* _Directive_
Tally how many lines of the listing below contain the word "neighbors". Reply with the number alone.

══ Input

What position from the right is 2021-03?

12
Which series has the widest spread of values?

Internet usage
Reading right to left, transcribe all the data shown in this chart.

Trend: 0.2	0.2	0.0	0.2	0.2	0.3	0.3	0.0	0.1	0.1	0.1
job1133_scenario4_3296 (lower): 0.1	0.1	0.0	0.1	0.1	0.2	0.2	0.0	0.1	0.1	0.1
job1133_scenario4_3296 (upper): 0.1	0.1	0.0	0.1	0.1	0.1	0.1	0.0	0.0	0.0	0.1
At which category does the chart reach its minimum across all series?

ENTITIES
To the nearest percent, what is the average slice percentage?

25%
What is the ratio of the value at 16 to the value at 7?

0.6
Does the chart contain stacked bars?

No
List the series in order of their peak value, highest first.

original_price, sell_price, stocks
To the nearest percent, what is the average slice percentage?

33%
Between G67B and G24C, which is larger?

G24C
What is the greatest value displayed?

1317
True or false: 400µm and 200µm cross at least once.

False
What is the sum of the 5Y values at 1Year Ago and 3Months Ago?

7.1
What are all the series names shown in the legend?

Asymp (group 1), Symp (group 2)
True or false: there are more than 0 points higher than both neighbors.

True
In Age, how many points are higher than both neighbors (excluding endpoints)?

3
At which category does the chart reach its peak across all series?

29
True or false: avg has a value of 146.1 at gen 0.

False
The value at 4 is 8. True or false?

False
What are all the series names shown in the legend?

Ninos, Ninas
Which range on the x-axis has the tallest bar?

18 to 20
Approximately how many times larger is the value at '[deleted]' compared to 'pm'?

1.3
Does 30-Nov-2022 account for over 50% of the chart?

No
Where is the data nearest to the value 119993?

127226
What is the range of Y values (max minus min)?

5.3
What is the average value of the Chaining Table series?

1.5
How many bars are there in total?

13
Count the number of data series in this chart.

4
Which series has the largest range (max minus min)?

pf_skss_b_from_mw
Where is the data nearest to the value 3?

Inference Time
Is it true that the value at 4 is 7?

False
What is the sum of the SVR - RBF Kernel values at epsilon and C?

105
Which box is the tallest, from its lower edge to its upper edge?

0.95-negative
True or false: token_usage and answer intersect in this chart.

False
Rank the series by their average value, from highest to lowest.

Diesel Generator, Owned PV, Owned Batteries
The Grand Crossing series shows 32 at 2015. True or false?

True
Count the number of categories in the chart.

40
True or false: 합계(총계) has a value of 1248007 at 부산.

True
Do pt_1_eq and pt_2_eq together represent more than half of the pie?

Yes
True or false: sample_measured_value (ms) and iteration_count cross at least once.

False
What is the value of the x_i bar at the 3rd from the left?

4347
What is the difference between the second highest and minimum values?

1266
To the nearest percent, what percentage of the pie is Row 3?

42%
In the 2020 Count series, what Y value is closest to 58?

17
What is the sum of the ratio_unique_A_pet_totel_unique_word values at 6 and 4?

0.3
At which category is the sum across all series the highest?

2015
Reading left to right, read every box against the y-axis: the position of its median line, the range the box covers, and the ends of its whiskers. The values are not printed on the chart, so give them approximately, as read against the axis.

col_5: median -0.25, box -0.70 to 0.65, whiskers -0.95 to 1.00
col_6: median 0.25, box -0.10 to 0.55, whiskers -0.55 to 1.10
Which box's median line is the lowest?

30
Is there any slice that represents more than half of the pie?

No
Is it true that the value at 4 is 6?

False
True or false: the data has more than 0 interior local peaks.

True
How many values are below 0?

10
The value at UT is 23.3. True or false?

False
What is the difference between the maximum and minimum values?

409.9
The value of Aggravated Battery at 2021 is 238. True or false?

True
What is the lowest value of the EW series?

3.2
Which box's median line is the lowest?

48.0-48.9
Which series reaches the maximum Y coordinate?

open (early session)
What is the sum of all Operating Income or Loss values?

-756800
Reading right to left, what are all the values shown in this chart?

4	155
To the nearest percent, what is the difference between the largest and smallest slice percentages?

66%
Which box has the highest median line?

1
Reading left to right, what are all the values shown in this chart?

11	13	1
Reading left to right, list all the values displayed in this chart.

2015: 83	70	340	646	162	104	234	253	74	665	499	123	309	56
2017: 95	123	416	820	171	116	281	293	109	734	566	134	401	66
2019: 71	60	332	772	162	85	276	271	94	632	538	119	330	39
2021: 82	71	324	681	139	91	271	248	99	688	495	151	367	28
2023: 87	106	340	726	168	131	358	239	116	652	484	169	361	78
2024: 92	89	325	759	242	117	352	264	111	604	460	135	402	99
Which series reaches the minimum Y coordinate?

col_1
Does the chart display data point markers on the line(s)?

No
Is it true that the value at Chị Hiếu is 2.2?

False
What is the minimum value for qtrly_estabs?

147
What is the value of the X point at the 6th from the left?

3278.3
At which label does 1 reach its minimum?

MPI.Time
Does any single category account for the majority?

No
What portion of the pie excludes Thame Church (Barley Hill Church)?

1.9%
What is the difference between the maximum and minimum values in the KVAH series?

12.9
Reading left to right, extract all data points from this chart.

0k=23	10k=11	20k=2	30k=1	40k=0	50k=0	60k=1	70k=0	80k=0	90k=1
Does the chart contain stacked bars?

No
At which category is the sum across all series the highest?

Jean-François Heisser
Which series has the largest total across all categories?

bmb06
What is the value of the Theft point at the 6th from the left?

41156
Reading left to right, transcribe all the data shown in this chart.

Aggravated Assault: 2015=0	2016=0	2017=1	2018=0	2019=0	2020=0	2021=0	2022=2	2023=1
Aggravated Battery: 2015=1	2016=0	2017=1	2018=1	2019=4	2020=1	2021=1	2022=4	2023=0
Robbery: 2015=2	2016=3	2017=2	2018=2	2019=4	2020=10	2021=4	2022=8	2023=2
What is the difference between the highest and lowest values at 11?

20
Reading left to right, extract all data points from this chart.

════

* _Solution_
2